Redondo's Dead Fish Will Be Vacuumed Up, Used as Fertilizer
First: Hold the anchovies! It turns out those millions of dead fish that mysteriously clogged up the waters of Redondo Beach's King Harbor yesterday are mostly sardines. Second: Now officials are scrambling to get those sardines out of the water before the "massive, churning ball of sardines, and some mackerel and anchovies," that showed up unexpectedly turns into a colossal public and marine life heath nightmare, according to LA Now.
A "giant vaccum device" will be used to siphon the fish out of the water, and that job could take a few days.
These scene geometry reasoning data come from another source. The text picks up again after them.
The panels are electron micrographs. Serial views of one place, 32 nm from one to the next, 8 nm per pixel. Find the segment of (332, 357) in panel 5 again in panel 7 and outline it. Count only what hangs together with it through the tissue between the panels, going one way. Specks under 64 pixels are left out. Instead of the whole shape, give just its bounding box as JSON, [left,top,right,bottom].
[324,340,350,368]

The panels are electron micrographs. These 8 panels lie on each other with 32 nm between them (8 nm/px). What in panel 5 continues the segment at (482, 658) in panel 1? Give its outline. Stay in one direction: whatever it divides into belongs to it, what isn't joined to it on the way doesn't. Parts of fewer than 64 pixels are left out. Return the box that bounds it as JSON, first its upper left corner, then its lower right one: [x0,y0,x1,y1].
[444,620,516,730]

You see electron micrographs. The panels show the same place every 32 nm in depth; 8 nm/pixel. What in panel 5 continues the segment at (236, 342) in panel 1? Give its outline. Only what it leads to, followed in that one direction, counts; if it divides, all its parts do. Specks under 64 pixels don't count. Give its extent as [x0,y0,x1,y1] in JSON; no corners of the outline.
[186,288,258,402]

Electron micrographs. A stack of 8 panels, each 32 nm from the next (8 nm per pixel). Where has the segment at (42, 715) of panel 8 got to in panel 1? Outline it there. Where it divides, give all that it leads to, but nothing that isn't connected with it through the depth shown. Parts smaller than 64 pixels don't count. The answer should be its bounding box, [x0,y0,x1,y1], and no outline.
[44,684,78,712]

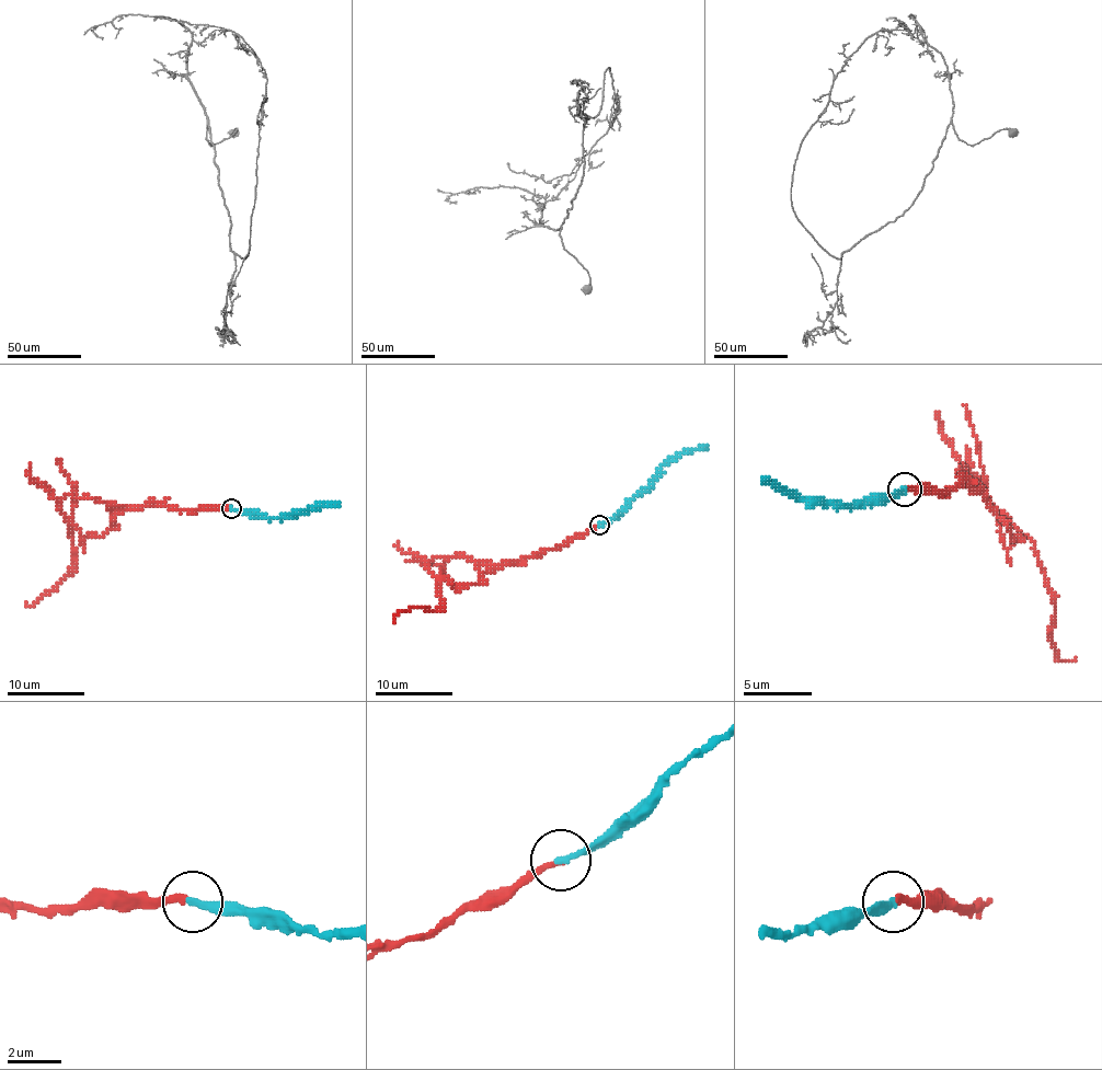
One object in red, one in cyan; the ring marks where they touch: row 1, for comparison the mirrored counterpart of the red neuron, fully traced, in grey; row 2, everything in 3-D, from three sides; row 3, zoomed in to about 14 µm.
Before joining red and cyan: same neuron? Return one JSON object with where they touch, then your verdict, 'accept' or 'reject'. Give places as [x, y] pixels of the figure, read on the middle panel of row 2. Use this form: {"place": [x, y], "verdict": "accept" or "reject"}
{"place": [599, 525], "verdict": "accept"}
Once the dead fish are, well, fished out, their remains will have a helpful purpose--they'll be used as fertilizer.
What brought the fish in, and why they died en masse, seems likely to be because of a spring storm that sent them towards shore, and, once in King Harbor's set of four marinas, they suffocated. The Times explains:
Even at high tide, King Harbor is only 22 feet deep, and though it is home to mackerel and perch, there simply wasn't enough oxygen to support such a massive influx of fish, even of the four-inch variety, officials said. The basin of the marina complex the fish chose also happened to be a spot with very little water movement, critical for maintaining oxygen levels.
Fish corpses have been sent up to the state capitol to be analyzed, however a review of the King Harbor waters show no toxins or algae buildup.